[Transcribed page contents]

+ + + +

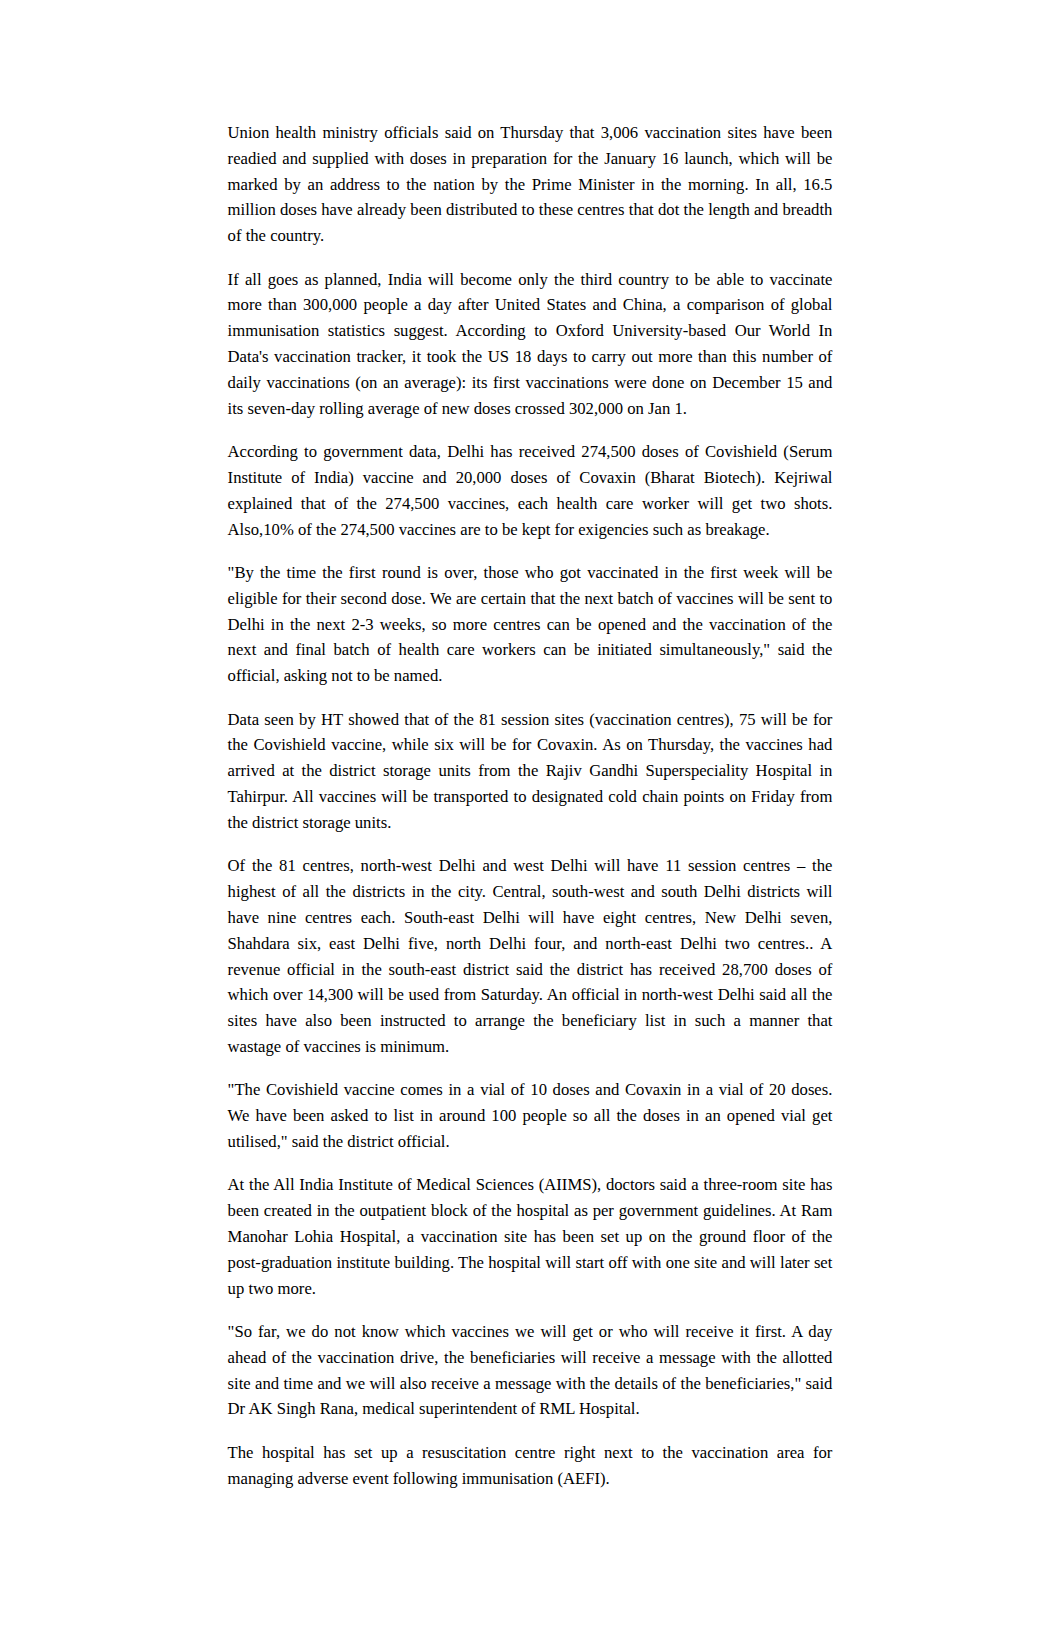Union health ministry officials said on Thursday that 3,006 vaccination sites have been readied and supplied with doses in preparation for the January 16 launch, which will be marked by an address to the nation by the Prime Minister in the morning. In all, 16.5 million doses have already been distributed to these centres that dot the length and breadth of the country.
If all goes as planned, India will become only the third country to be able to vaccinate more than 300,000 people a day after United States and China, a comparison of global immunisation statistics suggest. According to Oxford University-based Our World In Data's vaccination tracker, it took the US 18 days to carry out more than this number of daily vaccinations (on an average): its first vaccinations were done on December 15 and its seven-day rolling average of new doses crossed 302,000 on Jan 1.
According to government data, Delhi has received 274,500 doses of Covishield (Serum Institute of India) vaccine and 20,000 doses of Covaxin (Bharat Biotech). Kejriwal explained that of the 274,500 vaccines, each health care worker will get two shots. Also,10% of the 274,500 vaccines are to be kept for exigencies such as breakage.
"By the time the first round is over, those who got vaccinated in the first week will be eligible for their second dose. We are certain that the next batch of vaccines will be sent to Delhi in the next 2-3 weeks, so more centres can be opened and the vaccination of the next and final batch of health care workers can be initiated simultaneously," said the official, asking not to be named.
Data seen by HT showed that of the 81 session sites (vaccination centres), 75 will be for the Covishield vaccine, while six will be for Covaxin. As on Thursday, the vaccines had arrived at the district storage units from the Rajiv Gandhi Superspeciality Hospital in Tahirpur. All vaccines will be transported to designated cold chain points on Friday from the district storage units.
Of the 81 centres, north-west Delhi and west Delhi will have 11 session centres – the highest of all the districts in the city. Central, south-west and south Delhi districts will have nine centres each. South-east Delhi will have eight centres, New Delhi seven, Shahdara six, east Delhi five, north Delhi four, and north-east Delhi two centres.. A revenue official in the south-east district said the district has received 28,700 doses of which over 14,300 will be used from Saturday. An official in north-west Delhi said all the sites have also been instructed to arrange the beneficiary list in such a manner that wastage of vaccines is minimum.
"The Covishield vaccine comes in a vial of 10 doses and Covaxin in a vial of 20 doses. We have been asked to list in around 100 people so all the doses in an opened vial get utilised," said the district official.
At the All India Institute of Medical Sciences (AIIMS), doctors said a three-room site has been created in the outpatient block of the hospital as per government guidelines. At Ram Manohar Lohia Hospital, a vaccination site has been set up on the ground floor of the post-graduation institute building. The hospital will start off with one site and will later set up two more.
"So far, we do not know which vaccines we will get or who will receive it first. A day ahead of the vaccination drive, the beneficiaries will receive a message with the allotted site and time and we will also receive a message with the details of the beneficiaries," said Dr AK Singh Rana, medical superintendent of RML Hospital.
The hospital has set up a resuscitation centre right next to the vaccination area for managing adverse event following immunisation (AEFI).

+ + + +

All of the entries above are to be restated word for word, minus the images.

Union health ministry officials said on Thursday that 3,006 vaccination sites have been readied and supplied with doses in preparation for the January 16 launch, which will be marked by an address to the nation by the Prime Minister in the morning. In all, 16.5 million doses have already been distributed to these centres that dot the length and breadth of the country.
If all goes as planned, India will become only the third country to be able to vaccinate more than 300,000 people a day after United States and China, a comparison of global immunisation statistics suggest. According to Oxford University-based Our World In Data's vaccination tracker, it took the US 18 days to carry out more than this number of daily vaccinations (on an average): its first vaccinations were done on December 15 and its seven-day rolling average of new doses crossed 302,000 on Jan 1.
According to government data, Delhi has received 274,500 doses of Covishield (Serum Institute of India) vaccine and 20,000 doses of Covaxin (Bharat Biotech). Kejriwal explained that of the 274,500 vaccines, each health care worker will get two shots. Also,10% of the 274,500 vaccines are to be kept for exigencies such as breakage.
"By the time the first round is over, those who got vaccinated in the first week will be eligible for their second dose. We are certain that the next batch of vaccines will be sent to Delhi in the next 2-3 weeks, so more centres can be opened and the vaccination of the next and final batch of health care workers can be initiated simultaneously," said the official, asking not to be named.
Data seen by HT showed that of the 81 session sites (vaccination centres), 75 will be for the Covishield vaccine, while six will be for Covaxin. As on Thursday, the vaccines had arrived at the district storage units from the Rajiv Gandhi Superspeciality Hospital in Tahirpur. All vaccines will be transported to designated cold chain points on Friday from the district storage units.
Of the 81 centres, north-west Delhi and west Delhi will have 11 session centres – the highest of all the districts in the city. Central, south-west and south Delhi districts will have nine centres each. South-east Delhi will have eight centres, New Delhi seven, Shahdara six, east Delhi five, north Delhi four, and north-east Delhi two centres.. A revenue official in the south-east district said the district has received 28,700 doses of which over 14,300 will be used from Saturday. An official in north-west Delhi said all the sites have also been instructed to arrange the beneficiary list in such a manner that wastage of vaccines is minimum.
"The Covishield vaccine comes in a vial of 10 doses and Covaxin in a vial of 20 doses. We have been asked to list in around 100 people so all the doses in an opened vial get utilised," said the district official.
At the All India Institute of Medical Sciences (AIIMS), doctors said a three-room site has been created in the outpatient block of the hospital as per government guidelines. At Ram Manohar Lohia Hospital, a vaccination site has been set up on the ground floor of the post-graduation institute building. The hospital will start off with one site and will later set up two more.
"So far, we do not know which vaccines we will get or who will receive it first. A day ahead of the vaccination drive, the beneficiaries will receive a message with the allotted site and time and we will also receive a message with the details of the beneficiaries," said Dr AK Singh Rana, medical superintendent of RML Hospital.
The hospital has set up a resuscitation centre right next to the vaccination area for managing adverse event following immunisation (AEFI).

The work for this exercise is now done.